BTT: What advice would you have for a current player in terms of preparing for life after the tour?
GJ: Start doing it now! You should be studying or having interests/hobbies other than tennis for so many reasons including improved tennis performance, well being and of course looking after your future. If all your eggs are in one basket, you are running a huge personal risk.
BTT: When players retire, they often speak about feeling quite isolated – is this something you experienced?
GJ: Definitely not. Being an Australian tennis player on the road for a good five months at a time, I found life on tour quite isolating. Having a home and being in one place allows you to connect with friends, family and have relationships far easier than being in a city for one week at a time with no end in sight. Of course, I do miss certain international friends, but overall being in one place has undoubtedly made socializing easier and strengthened most of my relationships with close friends.
BTT: ther than coaching, are you still connected to the professional world of tennis?
GJ: Obviously, I am still working in the tennis industry, but I do still have quite an involvement in the tennis world as a lot of the friends I made along the way are still currently tennis professionals and I regularly stay in touch with quite a few of them. So I still hear a lot of what is still going on with the tour, and their frustrations as well as what they are enjoying.

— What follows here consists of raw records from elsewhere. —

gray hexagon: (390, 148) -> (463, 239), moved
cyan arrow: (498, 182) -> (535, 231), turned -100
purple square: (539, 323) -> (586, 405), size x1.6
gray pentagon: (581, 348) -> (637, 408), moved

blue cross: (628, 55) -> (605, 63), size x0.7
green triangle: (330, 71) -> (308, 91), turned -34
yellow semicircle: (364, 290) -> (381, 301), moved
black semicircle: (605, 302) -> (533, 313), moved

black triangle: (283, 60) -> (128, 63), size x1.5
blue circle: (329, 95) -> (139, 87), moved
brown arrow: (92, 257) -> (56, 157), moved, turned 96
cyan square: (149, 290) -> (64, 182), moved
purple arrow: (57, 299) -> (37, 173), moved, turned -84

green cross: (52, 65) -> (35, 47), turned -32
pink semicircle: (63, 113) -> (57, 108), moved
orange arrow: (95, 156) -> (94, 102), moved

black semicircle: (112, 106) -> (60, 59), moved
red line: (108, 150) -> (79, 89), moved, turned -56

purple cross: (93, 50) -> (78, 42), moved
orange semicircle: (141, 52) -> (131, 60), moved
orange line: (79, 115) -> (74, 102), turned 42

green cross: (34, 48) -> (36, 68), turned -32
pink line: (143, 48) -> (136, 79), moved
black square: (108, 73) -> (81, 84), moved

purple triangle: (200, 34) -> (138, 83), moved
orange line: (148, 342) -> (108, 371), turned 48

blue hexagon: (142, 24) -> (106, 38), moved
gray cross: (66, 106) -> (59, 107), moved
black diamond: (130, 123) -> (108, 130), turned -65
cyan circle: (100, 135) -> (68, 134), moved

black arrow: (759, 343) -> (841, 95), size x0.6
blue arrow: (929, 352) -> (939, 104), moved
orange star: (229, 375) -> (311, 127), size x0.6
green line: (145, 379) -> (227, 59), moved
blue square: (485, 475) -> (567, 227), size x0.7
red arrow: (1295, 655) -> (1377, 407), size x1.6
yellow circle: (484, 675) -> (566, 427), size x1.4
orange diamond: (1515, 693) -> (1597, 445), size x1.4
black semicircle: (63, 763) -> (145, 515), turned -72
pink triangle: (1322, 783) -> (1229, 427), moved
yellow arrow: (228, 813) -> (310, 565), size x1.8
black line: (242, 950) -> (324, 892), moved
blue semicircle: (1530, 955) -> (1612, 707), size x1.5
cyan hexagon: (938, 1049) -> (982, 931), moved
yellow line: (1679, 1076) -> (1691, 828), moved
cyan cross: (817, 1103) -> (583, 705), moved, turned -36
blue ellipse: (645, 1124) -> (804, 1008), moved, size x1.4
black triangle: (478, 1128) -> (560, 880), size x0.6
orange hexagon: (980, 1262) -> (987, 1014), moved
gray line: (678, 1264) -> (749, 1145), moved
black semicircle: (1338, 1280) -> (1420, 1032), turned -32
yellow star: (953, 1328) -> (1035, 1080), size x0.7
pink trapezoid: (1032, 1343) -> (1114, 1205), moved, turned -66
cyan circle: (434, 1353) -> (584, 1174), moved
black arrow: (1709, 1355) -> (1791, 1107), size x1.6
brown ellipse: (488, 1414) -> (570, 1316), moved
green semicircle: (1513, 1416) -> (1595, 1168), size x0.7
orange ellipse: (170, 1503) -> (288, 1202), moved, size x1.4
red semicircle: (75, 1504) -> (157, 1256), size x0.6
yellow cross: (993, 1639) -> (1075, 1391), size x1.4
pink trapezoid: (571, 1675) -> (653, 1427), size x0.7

I still enjoy going to watch and support my friends each year at the Australian Open.
BTT: Since retiring, do you ever find time to catch up with old tennis mates?
GJ: Yes, we have a group who is in regular contact and then some of my closest friends who also live in Melbourne. I have known them all for a long time by sharing a similar tennis journey.
BTT: Would you like to reconnect or have more opportunities to connect with the former player community? How important is this to you?
GJ: Not overly to be honest, as I am already in contact with a lot of my old friends. It is important to me, but I am also quite fresh out of playing, so I think I don’t mind having a bit of a break from that world as I was probably a bit burnt out from it all. Perhaps as more time passes, I will look to reconnect with a few more international friends.
BTT: Most athletes have an apparent purpose aspiring to be the best they can….with that chapter closed, what would you say your purpose is now?
GJ: That’s a very good question and for sure the most difficult/challenging one to answer. To be honest, I’m not sure I have completely found my post-playing days purpose, but I think that’s ok because it takes time and can be a very difficult question for anyone to answer, not just athletes. For now, I am happy trying to help the players and families I work with on their own tennis journey, and I try to encourage as many people I can to start playing and continue to play tennis as much as possible because it is a great sport and teaches you so much. If that purpose changes or evolves, I am sure I will be ready to roll with it whenever that may be using the many lessons I learnt during my time on the professional tennis circuit.
Jonesie congrats on a great career, we are thrilled to have you as one of our Beyond The Tour members!